After a public outcry, health minister Karl Lauterbach agreed to re-release the documents in full.
That has since happened - and we haven’t heard much since. While no major scandal emerged, the complete minutes did show that the RKI occasionally appeared to suppress its own misgivings about government policy due to the fact that it takes orders from the health ministry.
Questions about whether the RKI needs more independence would naturally be asked in a Bundestag inquiry into the lockdown era. Government ministers are good at saying that they want such an inquiry, but no one can agree on what it should look like.
I think it’s a safe bet to say that it will never happen.
How did Höcke’s trial go?
The most controversial man in German politics went on trial in April on charges that he deliberately used a banned Nazi slogan during a speech. Björn Höcke, leader of the AfD in Thuringia and a history teacher by training, claimed that he had no idea that the slogan “alles für Deutschland” was once used by Hitler’s brown shirts.
Did Höcke know what he was doing? On the one hand, this phrase sounds harmless enough and one could plausibly use it without knowing about its historical baggage. On the other hand, alles für Deutschland has long been a popular far-right code for the very reason that it makes no obvious reference to Hitler.
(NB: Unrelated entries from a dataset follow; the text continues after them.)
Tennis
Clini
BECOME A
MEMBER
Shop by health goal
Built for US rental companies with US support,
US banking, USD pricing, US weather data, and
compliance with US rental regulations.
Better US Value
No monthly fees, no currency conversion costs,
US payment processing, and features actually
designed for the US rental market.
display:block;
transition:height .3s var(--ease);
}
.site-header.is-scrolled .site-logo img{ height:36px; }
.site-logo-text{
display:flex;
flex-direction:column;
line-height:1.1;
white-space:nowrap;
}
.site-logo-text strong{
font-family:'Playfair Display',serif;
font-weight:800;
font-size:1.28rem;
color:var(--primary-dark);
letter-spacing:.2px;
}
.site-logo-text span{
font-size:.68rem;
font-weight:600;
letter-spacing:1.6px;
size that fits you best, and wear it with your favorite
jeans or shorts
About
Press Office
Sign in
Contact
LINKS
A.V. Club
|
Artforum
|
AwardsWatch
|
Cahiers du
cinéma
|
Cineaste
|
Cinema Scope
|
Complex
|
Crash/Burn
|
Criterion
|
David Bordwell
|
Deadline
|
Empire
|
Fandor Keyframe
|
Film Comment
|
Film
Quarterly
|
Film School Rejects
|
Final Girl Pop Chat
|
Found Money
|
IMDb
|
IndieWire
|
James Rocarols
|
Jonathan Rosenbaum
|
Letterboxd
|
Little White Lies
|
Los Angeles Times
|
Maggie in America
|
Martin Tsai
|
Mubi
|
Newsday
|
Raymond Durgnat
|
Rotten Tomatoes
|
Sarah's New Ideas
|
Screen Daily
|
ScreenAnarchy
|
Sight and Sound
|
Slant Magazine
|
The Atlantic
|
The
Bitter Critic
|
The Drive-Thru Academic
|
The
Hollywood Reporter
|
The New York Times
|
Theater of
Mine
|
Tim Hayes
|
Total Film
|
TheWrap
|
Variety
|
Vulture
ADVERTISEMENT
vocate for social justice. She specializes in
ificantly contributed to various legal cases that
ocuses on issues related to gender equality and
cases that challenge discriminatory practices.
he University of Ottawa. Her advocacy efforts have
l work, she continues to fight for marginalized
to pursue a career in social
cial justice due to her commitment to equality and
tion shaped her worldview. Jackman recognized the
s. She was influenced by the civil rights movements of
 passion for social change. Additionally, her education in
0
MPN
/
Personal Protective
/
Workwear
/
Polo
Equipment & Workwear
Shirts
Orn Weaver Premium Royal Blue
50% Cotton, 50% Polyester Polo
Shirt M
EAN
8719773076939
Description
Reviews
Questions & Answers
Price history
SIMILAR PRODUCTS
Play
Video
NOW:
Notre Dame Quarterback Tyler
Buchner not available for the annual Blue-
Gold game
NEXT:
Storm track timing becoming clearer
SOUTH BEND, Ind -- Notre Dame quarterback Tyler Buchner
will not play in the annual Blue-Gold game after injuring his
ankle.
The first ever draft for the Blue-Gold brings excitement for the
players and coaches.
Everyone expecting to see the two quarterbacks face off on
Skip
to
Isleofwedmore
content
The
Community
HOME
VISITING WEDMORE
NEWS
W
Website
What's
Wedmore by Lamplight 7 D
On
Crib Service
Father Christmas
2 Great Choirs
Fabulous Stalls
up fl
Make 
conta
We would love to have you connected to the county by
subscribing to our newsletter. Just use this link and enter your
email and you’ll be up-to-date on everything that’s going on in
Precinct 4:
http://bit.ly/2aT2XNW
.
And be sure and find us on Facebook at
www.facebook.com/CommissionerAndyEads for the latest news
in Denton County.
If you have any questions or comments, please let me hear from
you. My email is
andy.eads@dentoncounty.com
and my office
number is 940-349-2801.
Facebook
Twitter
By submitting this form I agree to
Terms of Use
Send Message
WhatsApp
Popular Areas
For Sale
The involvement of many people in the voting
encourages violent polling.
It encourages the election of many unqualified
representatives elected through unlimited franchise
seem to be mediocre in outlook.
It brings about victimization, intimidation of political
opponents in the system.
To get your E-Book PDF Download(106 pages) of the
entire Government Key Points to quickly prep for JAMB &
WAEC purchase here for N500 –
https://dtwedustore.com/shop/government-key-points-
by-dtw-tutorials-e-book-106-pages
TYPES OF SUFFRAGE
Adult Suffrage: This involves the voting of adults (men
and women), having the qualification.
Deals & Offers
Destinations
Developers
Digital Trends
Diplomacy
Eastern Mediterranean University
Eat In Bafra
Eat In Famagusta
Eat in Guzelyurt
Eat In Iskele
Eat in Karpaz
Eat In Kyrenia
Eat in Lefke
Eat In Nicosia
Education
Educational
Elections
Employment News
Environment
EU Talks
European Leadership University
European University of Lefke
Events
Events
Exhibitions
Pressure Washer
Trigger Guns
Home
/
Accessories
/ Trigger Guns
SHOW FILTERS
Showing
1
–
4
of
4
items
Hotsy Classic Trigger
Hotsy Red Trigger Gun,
In court, Höcke presented himself as the victim of “bullying” by the political establishment and claimed that he had “absolutely no time for” the Nazi dictatorship.
The judge wasn’t convinced. He sided with the prosecution, which put forward other examples of Höcke using Nazi terminology. In announcing his ruling the judge said: “you are a talented speaker and an intelligent man who knows what he says.”
Höcke, who has said he will fight the verdict, at least avoided going to jail. That means that he will be able to run in state elections in Thuringia later this year.